■ Exercise goal ■
What you give must be exactly the lines of the material from the first through the line that contains "40: (453, 365, 0.98)", inclusive, and no others.

■ Records for the exercise ■
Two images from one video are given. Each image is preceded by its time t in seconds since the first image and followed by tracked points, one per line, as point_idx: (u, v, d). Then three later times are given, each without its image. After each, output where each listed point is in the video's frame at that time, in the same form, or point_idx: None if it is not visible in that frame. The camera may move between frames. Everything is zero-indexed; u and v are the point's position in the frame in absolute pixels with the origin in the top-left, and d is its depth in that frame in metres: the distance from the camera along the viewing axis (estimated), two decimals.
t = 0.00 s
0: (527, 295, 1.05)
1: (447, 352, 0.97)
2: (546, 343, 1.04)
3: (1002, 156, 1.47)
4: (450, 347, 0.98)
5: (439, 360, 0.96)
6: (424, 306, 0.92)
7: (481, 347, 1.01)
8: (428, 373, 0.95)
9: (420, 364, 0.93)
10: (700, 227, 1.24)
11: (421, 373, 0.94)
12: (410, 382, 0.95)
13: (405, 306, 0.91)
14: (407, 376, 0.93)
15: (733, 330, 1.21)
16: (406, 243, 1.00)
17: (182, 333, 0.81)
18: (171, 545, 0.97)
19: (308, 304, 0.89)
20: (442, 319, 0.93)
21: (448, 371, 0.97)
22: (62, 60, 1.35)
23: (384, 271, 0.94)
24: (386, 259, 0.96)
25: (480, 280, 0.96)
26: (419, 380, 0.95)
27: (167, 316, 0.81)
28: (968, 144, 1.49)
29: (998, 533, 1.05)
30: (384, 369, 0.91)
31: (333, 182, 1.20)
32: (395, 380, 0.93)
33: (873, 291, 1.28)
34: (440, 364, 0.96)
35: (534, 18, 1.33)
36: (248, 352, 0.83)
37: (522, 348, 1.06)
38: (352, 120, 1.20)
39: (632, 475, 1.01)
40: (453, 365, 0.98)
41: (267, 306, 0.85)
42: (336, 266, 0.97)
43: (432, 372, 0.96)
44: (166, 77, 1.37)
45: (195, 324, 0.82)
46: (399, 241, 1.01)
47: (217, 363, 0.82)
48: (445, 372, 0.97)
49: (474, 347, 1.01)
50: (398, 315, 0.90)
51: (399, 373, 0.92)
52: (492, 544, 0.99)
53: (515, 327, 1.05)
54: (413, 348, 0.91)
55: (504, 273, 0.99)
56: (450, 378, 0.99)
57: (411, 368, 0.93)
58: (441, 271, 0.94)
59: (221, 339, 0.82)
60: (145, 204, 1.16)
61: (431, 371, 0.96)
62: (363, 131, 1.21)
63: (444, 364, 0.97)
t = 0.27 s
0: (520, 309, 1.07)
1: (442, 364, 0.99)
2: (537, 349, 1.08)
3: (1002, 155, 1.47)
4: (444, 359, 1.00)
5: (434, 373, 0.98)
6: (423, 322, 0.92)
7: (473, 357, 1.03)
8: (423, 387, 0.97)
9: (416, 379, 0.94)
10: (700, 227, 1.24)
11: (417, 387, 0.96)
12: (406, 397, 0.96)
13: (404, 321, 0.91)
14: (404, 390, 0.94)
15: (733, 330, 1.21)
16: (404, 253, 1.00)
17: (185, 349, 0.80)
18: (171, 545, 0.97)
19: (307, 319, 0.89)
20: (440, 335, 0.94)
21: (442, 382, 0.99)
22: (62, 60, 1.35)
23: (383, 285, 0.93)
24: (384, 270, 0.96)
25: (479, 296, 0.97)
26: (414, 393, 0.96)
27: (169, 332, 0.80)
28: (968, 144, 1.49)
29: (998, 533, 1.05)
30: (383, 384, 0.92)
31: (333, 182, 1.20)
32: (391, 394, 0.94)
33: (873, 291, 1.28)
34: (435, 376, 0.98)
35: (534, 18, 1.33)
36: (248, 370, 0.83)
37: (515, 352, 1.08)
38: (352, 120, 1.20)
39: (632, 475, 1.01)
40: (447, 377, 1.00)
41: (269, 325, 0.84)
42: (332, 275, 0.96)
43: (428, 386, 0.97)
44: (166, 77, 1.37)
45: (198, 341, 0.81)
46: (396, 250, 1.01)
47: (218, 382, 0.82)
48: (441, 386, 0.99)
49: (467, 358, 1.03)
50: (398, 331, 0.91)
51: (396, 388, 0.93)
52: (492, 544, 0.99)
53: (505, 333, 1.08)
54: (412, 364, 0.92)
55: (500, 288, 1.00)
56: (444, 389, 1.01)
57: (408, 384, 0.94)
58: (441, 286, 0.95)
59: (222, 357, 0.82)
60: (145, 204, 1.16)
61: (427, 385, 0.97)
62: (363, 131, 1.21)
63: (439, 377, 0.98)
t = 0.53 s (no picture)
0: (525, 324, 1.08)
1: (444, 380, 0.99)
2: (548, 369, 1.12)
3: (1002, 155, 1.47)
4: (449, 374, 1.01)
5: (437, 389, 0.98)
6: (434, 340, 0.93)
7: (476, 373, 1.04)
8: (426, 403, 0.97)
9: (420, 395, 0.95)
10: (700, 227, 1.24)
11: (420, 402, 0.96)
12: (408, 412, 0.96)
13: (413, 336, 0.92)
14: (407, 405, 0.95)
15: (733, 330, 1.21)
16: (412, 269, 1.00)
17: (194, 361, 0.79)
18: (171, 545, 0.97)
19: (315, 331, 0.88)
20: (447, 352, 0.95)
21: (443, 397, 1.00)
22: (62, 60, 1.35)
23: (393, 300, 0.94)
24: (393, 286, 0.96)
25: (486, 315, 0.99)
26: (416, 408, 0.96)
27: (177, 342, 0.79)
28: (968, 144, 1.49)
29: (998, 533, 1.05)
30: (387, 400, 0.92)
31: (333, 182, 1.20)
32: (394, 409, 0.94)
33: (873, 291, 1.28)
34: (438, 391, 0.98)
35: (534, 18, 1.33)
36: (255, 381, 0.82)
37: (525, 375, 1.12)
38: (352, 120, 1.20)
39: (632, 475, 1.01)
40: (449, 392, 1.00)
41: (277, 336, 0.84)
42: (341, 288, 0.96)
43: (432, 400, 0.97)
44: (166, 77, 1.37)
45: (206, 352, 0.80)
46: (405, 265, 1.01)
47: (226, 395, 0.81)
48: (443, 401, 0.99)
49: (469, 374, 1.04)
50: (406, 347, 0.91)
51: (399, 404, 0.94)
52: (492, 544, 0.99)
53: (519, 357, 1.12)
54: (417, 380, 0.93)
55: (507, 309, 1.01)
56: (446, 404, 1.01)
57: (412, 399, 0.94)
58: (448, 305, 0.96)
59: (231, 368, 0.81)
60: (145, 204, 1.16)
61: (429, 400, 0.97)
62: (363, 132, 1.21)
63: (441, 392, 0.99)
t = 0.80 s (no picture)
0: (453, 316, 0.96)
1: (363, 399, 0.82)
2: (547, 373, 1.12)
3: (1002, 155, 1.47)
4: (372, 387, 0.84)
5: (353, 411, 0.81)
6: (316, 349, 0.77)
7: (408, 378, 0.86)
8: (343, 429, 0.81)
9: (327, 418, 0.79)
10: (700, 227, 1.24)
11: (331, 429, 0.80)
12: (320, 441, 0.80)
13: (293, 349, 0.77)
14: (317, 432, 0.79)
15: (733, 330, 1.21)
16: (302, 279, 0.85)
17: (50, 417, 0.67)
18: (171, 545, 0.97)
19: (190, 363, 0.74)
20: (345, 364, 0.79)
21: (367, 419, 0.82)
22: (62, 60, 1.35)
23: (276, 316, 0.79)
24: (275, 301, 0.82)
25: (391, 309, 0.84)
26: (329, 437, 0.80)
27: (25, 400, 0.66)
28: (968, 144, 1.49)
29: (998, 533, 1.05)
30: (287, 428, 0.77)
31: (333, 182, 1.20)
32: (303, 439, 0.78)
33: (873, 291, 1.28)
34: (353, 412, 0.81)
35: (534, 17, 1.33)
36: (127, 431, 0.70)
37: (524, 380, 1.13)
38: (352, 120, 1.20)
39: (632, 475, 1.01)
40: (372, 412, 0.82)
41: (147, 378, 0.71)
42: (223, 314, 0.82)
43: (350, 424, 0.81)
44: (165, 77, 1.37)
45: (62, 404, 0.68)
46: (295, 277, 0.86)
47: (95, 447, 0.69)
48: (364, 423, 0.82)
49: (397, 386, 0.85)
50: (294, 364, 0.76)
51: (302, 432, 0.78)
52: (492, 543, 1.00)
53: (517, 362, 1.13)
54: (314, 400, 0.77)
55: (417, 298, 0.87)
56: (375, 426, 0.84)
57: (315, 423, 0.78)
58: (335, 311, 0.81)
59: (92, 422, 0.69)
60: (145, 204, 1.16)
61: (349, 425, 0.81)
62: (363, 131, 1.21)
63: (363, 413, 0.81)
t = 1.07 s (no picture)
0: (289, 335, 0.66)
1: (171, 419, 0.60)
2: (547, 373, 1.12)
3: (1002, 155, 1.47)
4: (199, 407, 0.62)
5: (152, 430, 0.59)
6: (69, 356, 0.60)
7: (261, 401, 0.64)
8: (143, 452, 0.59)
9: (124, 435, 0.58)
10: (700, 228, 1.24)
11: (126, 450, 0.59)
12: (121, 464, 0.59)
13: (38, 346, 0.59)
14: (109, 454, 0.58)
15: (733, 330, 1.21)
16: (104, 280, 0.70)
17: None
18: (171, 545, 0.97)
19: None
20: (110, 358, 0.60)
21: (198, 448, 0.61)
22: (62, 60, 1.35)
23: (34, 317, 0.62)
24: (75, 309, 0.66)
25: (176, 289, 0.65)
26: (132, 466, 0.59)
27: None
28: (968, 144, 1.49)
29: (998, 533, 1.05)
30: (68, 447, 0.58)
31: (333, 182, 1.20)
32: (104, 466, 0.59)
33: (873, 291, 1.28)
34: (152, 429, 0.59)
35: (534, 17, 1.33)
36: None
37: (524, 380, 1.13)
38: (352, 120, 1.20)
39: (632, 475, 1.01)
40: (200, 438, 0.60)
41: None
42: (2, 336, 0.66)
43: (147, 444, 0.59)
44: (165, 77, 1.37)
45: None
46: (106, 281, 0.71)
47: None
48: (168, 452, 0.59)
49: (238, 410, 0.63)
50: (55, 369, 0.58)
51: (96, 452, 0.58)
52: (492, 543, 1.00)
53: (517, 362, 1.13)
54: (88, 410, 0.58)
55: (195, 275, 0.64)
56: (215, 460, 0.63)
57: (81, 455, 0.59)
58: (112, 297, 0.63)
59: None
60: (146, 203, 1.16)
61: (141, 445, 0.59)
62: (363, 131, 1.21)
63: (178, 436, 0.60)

■ Worked solution ■
Two images from one video are given. Each image is preceded by its time t in seconds since the first image and followed by tracked points, one per line, as point_idx: (u, v, d). Then three later times are given, each without its image. After each, output where each listed point is in the video's frame at that time, in the same form, or point_idx: None if it is not visible in that frame. The camera may move between frames. Everything is zero-indexed; u and v are the point's position in the frame in absolute pixels with the origin in the top-left, and d is its depth in that frame in metres: the distance from the camera along the viewing axis (estimated), two decimals.
t = 0.00 s
0: (527, 295, 1.05)
1: (447, 352, 0.97)
2: (546, 343, 1.04)
3: (1002, 156, 1.47)
4: (450, 347, 0.98)
5: (439, 360, 0.96)
6: (424, 306, 0.92)
7: (481, 347, 1.01)
8: (428, 373, 0.95)
9: (420, 364, 0.93)
10: (700, 227, 1.24)
11: (421, 373, 0.94)
12: (410, 382, 0.95)
13: (405, 306, 0.91)
14: (407, 376, 0.93)
15: (733, 330, 1.21)
16: (406, 243, 1.00)
17: (182, 333, 0.81)
18: (171, 545, 0.97)
19: (308, 304, 0.89)
20: (442, 319, 0.93)
21: (448, 371, 0.97)
22: (62, 60, 1.35)
23: (384, 271, 0.94)
24: (386, 259, 0.96)
25: (480, 280, 0.96)
26: (419, 380, 0.95)
27: (167, 316, 0.81)
28: (968, 144, 1.49)
29: (998, 533, 1.05)
30: (384, 369, 0.91)
31: (333, 182, 1.20)
32: (395, 380, 0.93)
33: (873, 291, 1.28)
34: (440, 364, 0.96)
35: (534, 18, 1.33)
36: (248, 352, 0.83)
37: (522, 348, 1.06)
38: (352, 120, 1.20)
39: (632, 475, 1.01)
40: (453, 365, 0.98)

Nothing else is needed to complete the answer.